━━ Dataset content ━━

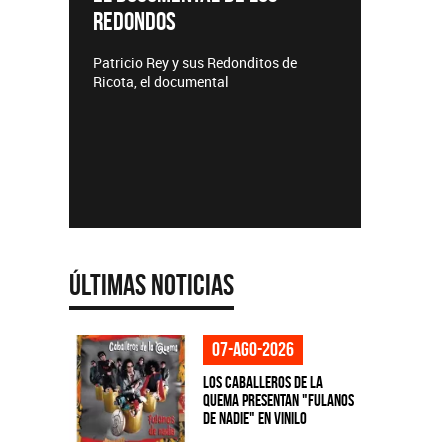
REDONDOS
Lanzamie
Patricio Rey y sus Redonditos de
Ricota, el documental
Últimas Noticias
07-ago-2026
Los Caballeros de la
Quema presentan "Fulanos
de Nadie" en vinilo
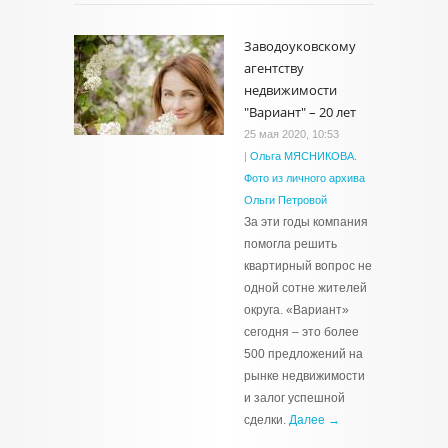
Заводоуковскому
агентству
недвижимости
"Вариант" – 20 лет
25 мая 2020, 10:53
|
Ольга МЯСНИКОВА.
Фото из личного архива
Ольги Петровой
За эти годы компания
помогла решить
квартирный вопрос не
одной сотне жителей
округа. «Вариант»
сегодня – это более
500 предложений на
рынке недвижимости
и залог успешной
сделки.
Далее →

━━━
━━ Dataset content ━━

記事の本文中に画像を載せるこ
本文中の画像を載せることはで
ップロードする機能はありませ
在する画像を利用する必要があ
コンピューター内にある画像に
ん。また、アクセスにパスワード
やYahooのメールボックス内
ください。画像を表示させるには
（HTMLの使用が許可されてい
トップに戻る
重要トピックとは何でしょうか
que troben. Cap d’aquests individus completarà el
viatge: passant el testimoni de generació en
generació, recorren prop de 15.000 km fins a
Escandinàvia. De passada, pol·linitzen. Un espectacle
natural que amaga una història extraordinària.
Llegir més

━━━

What is required.
Retype the lines from the one containing "記事の本文中に画像を載せるこ" through the one containing "Escandinàvia. De passada, pol·linitzen.", keeping every character as it stands.

Exercise solution.
記事の本文中に画像を載せるこ
本文中の画像を載せることはで
ップロードする機能はありませ
在する画像を利用する必要があ
コンピューター内にある画像に
ん。また、アクセスにパスワード
やYahooのメールボックス内
ください。画像を表示させるには
（HTMLの使用が許可されてい
トップに戻る
重要トピックとは何でしょうか
que troben. Cap d’aquests individus completarà el
viatge: passant el testimoni de generació en
generació, recorren prop de 15.000 km fins a
Escandinàvia. De passada, pol·linitzen. Un espectacle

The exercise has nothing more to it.